Le Darfour, région de l'ouest du Soudan en proie depuis 2003 à une guerre civile à l'origine de 2,7 millions de déplacés, est le théâtre de la plus importante mission humanitaire au monde, selon l'ONU.

Les ONG s'occupent de la distribution de la nourriture acheminée par le Programme alimentaire mondial (PAM), d'autres de l'accès à l'eau potable et des soins de santé.

«Et il y a une épidémie de méningite qui commençait. On a fait une campagne de vaccination (...) mais on était encore au seuil épidémique», raconte encore ce médecin ivoirien.

Des centaines d'humanitaires internationaux travaillant au Darfour se trouvent actuellement à Khartoum d'où ils se préparent à quitter le Soudan dans les prochaines heures après l'ordre d'expulsion.

«On a dû abandonner 80 personnes à l'hôpital» de Nertiti (Darfour-Ouest), regrette Thierry Durand, chef des opérations de MSF. Les autorités soudanaises ont fermé les bureaux de l'organisation à Khartoum, confisqué les téléphones et du matériel informatique, déplore-t-il.

Les organisations doivent payer leur personnel local, faire l'inventaire de leurs biens et obtenir les visas de sortie pour quitter le pays le plus tôt possible.

Cette décision d'expulsion est intervenue après la décision de la Cour pénale internationale (CPI) d'émettre un mandat d'arrêt contre le président Omar el-Béchir pour crimes de guerre et crimes contre l'humanité au Darfour.

Quelques minutes après l'annonce de la CPI, une dizaine d'ONG ont été convoquées dans les bureaux de la Commission soudanaise des affaires humanitaires (HAC), selon plusieurs responsables humanitaires.

«Là, on nous a annoncé que notre permis était révoqué, sans aucune justification, aucune explication ni aucune possibilité de poser une question», dit Thierry Durand dans un appartement de Khartoum où des membres de l'ONG française se sont regroupés puisque l'antenne locale a été fermée.

Les autorités soudanaises ont accusé les ONG expulsées - dont Care, Oxfam et Solidarités - d'avoir «collaboré» avec la CPI en «fabriquant» des informations sur le Darfour, un grief balayé du revers de la main par l'ensemble des organisations visées.

«C'est l'ensemble du dispositif de secours au Darfour qui est en train d'être mis par terre (...) Ce sera au gouvernement (soudanais) de s'occuper de la population», explique M. Durand.

«Nous dépendons de ces agences (et de ces organisations) pour notre alimentation, nos soins de santé et les médicaments pour les enfants», explique à l'AFP par téléphone Ahmed Brinha, résident du camp d'Abou Shouk près d'El-Facher, la capitale historique du Darfour-Nord.

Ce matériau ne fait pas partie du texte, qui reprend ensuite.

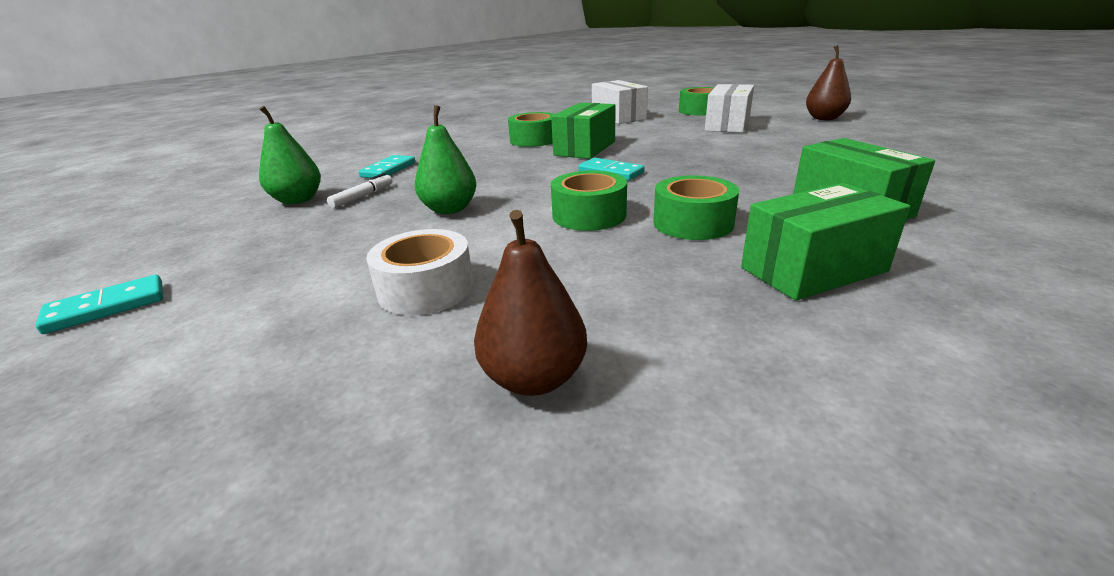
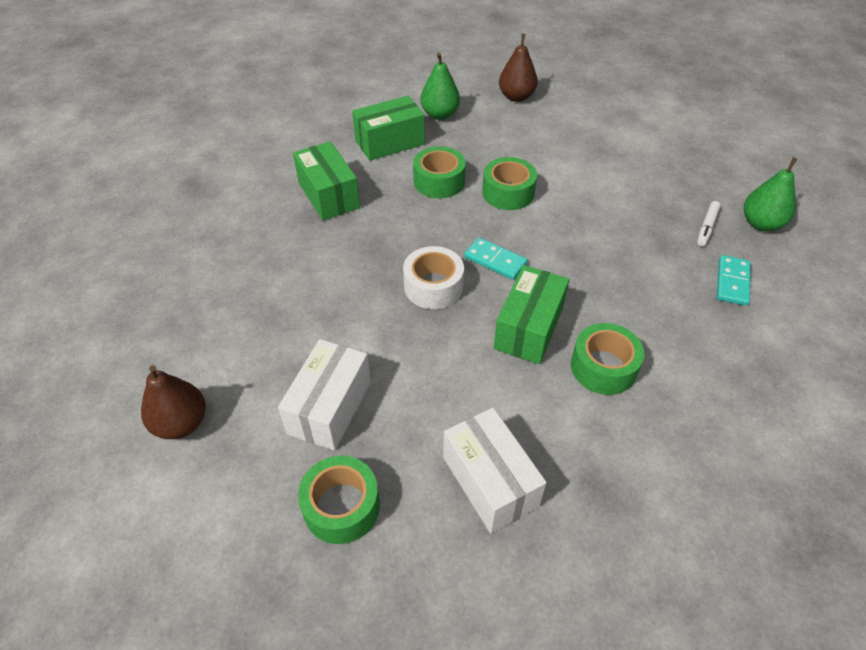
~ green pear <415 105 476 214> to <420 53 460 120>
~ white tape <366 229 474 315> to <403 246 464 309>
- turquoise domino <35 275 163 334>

Dans le camp de Kalma (Darfour-Sud), où vivent 80 000 personnes, la quasi-totalité des ONG ont plié bagage, selon différentes sources sur place.

Plus de 16. 00 humanitaires travaillent au Darfour, dont une majorité de Soudanais.

«Treize ONG qui partent, ça va aussi faire mal» à l'économie locale, explique sous le couvert de l'anonymat un humanitaire de retour du Darfour.